Embry-Riddle Aeronautical University


Both, a global isothermal temperature model and a nonlinear quadratic temperature model of the ISA was developed and presented here. Constrained optimization techniques in conjunction with the least-square-root approximations were used to design best-fit isothermal models for ISA pressure and density changes up to 47 geopotential km for NLPAM, and 86 orthometric km for ISOAM respectively. The mass of the dry atmosphere and the relevant fractional-mass scale heights have been computed utilizing the very accurate eight-point Gauss-Legendre numerical quadrature for both ISOAM and NLPAM. Both, the ISOAM and the NLPAM represent viable alternatives to ISA in many practical applications and specifically for drag calculations at high altitudes for trans-atmospheric flight vehicles. A particular advantage of ISOAM and NLPAM is that only single expressions for each: temperature, pressure, and density is used compared to multiple different expressions in multi-layered ISA formulation. A parabolic NLPAM is an especially accurate replacement for ISA up to 47 geopotential km and physically approximates well ISA temperature lapse rates.

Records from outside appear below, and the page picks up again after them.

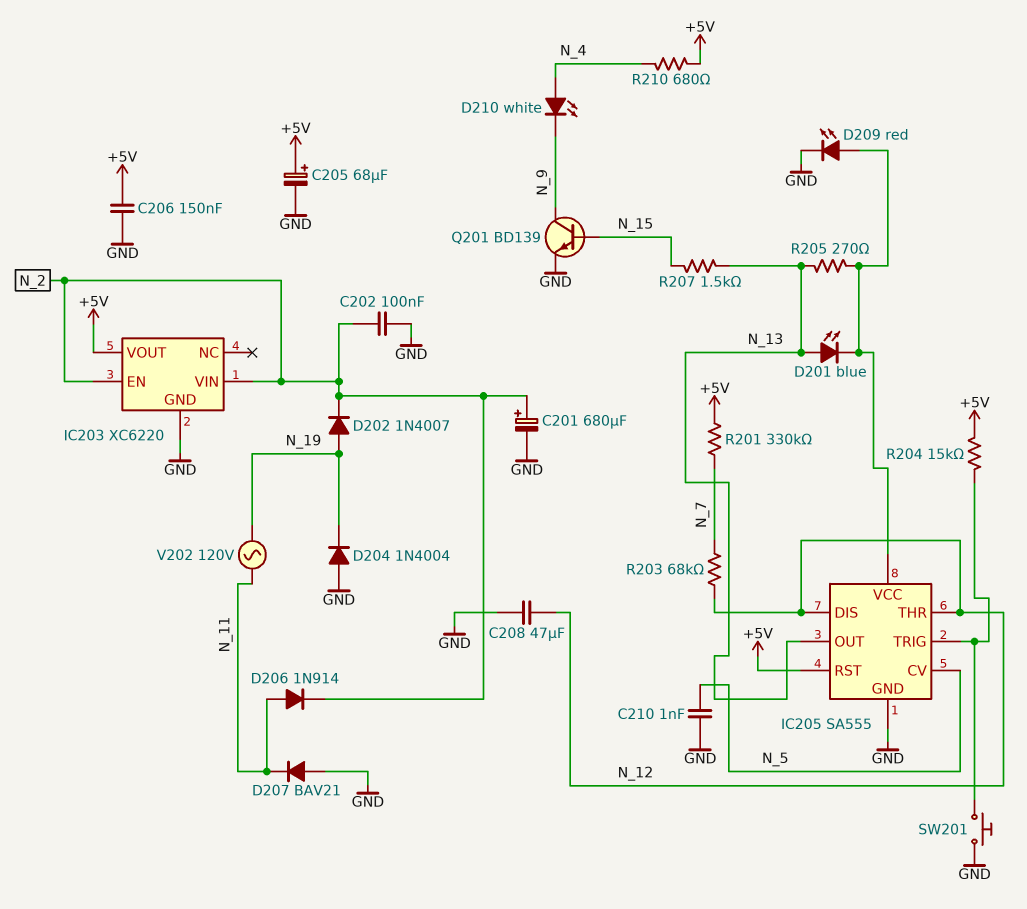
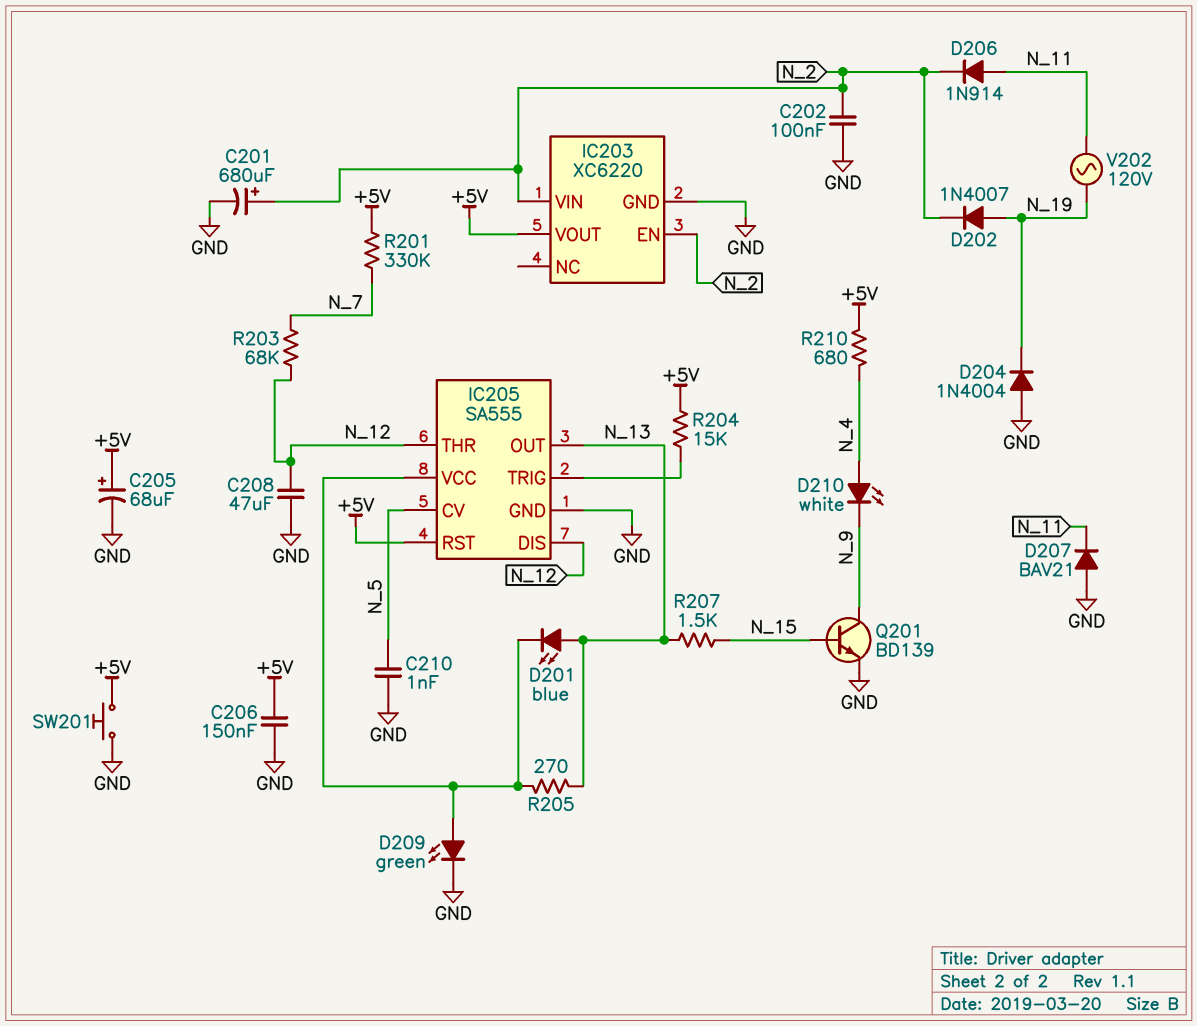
D209: LED red (A IC205/VCC, K GND) -> LED green (A IC205/VCC, K GND)
SW201: button (GND, IC205/TRIG) -> button (+5V, GND)

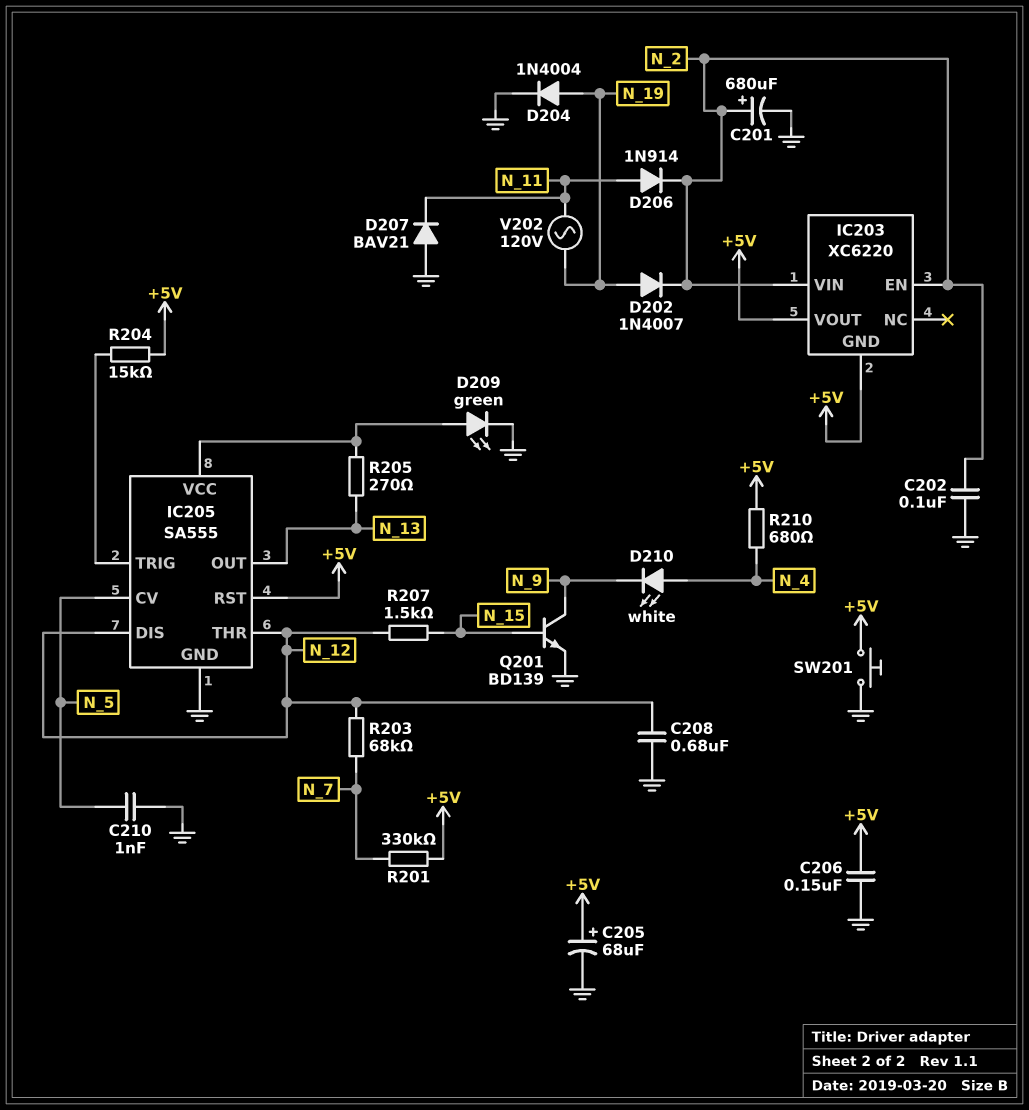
C208: 47uF (GND, N_12) -> 680nF (GND, N_12)
D201: LED blue (A N_13, K IC205/VCC) -> none
D204: diode 1N4004 (A GND, K N_19) -> diode 1N4004 (A N_19, K GND)
IC203 pin GND: GND -> +5V
R207: 1.5k (N_13, N_15) -> 1.5k (N_12, N_15)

Fractional mass scale-heights have been calculated for both ISAOM and NLPAM and compared to ISA values. The agreement is especially good between ISA and NLPAM, as was expected. The ISOAM can also be extended into lower heterosphere for approximate pressure and density calculations. The parabolic vertical nonlinear temperature distribution can be extended to higher-order polynomials describing also mesospheric temperature profiles.